(Extracted data entries)
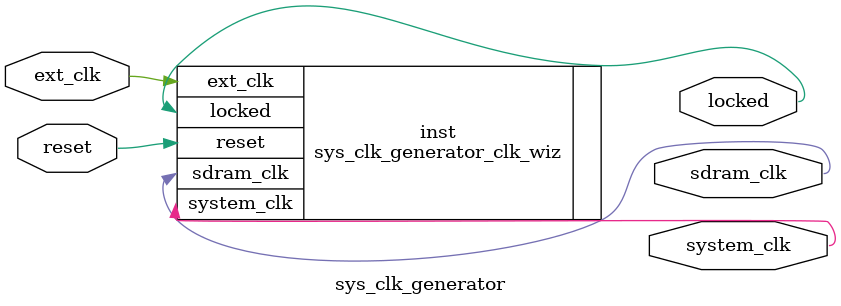
<source format=v>


`timescale 1ps/1ps

(* CORE_GENERATION_INFO = "sys_clk_generator,clk_wiz_v6_0_8_0_0,{component_name=sys_clk_generator,use_phase_alignment=true,use_min_o_jitter=false,use_max_i_jitter=false,use_dyn_phase_shift=false,use_inclk_switchover=false,use_dyn_reconfig=false,enable_axi=0,feedback_source=FDBK_AUTO,PRIMITIVE=MMCM,num_out_clk=2,clkin1_period=10.000,clkin2_period=10.000,use_power_down=false,use_reset=true,use_locked=true,use_inclk_stopped=false,feedback_type=SINGLE,CLOCK_MGR_TYPE=NA,manual_override=false}" *)

module sys_clk_generator 
 (
  // Clock out ports
  output        system_clk,
  output        sdram_clk,
  // Status and control signals
  input         reset,
  output        locked,
 // Clock in ports
  input         ext_clk
 );

  sys_clk_generator_clk_wiz inst
  (
  // Clock out ports  
  .system_clk(system_clk),
  .sdram_clk(sdram_clk),
  // Status and control signals               
  .reset(reset), 
  .locked(locked),
 // Clock in ports
  .ext_clk(ext_clk)
  );

endmodule

</source>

• _Aim of the exercise_: "output" is the string to look for; please copy every line of the records above where it appears.

• _The answer_:
  output        system_clk,
  output        sdram_clk,
  output        locked,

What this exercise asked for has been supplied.